This chapter will acquaint you with the legal principles that apply to the three phases of a minister’s relationship with a local church: (1) initiation of the relationship; (2) terms and conditions of the employment relationship, including the employment contract and compensation; and (3) termination of the relationship.
Initiation of the pastor-church relationship varies from denomination to denomination and even from church to church within some denominations. Hierarchical denominations may exercise considerable control over local churches, and prescribe how a minister is selected.

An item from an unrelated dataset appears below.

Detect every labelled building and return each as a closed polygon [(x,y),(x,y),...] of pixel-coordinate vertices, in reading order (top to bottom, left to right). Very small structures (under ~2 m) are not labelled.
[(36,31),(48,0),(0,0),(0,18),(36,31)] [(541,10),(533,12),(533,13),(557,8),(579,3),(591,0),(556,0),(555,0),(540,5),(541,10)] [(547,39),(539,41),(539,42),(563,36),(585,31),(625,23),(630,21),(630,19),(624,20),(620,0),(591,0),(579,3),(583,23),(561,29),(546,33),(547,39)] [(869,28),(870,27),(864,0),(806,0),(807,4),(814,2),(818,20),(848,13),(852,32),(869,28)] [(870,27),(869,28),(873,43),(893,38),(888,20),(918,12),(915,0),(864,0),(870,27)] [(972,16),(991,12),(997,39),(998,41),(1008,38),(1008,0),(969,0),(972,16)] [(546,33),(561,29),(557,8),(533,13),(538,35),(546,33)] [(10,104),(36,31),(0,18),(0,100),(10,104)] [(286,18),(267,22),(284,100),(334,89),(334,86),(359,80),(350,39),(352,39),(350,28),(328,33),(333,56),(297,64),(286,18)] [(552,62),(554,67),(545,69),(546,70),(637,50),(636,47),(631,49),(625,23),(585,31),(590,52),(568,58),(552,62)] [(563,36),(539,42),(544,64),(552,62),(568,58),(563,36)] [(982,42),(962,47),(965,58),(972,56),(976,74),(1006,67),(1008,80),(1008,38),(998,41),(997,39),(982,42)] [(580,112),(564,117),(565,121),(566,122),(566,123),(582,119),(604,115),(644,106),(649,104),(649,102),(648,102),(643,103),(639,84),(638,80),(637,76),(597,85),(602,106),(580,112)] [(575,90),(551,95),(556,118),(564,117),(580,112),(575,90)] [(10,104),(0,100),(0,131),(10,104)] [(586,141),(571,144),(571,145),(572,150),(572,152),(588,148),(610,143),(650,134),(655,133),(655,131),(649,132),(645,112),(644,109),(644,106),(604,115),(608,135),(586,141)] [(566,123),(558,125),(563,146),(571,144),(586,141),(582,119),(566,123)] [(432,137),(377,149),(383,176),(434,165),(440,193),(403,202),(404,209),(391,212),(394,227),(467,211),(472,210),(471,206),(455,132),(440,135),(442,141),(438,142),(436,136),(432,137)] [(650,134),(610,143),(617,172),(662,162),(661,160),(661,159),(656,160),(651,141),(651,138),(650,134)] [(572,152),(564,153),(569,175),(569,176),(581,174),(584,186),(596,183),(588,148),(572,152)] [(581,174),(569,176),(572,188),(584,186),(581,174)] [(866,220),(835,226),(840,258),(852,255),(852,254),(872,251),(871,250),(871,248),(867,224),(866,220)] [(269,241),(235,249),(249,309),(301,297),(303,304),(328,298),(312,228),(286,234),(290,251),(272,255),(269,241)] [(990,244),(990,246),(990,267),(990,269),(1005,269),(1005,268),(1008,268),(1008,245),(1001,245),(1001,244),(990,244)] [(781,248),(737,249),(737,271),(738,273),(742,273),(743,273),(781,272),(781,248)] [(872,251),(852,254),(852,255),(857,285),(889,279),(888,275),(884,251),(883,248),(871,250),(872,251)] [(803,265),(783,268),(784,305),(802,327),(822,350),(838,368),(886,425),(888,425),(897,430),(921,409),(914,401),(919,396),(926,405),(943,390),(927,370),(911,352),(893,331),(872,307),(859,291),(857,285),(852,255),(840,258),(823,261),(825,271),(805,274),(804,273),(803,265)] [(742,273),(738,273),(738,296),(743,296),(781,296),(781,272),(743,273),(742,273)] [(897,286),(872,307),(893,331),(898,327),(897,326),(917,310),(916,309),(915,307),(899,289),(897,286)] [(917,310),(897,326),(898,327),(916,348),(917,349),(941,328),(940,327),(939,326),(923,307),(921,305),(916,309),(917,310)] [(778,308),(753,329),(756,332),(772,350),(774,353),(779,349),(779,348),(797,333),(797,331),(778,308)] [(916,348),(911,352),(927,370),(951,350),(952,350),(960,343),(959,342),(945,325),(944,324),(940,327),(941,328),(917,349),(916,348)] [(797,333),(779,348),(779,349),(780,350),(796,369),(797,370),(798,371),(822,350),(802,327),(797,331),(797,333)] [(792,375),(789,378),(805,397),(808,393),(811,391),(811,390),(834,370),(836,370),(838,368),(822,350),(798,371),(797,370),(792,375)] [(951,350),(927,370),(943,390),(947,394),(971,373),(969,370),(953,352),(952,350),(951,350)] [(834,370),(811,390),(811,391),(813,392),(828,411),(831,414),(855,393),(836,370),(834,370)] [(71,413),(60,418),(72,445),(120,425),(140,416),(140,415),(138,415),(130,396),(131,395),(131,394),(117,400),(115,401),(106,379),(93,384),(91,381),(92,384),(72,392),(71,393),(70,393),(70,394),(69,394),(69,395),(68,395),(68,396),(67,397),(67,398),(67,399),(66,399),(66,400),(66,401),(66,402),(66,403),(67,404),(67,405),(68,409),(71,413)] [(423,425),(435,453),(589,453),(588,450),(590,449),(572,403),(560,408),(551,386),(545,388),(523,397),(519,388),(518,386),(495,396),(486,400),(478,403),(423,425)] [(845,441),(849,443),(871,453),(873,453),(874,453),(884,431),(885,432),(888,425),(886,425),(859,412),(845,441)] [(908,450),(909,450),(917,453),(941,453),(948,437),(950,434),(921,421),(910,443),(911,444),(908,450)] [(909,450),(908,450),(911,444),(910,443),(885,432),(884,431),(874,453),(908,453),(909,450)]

In congregational denominations, the local church is self-governing and has the authority to select its own ministers. This authority must be exercised in accordance with the church’s constitution and bylaws. This is a very important principle of law, and it indicates the necessity of being familiar with a church’s governing documents. Sometimes clergy are asked to sign a contract of employment with their employing church. Such a contract generally will govern most aspects of the employment relationship. In most cases, however, no formal contract is ever signed. But in such cases the courts may “imply” a contract of employment once a minister begins performing duties on behalf of a church. The employment contract, whether actual or implied, gives the minister important legal rights.
A minister is legally entitled to receive the compensation specified in an employment contract. If no written contract exists, the minister is entitled to reasonable compensation for services rendered. In either case, the compensation received must not be unreasonably high, or the tax-exempt status of the church will be jeopardized.
The termination of the pastor-church relationship is regarded by the courts as an internal church matter over which they have no jurisdiction. A few courts have been willing to address collateral issues associated with a minister’s termination so long as no recourse to church doctrine or polity is required.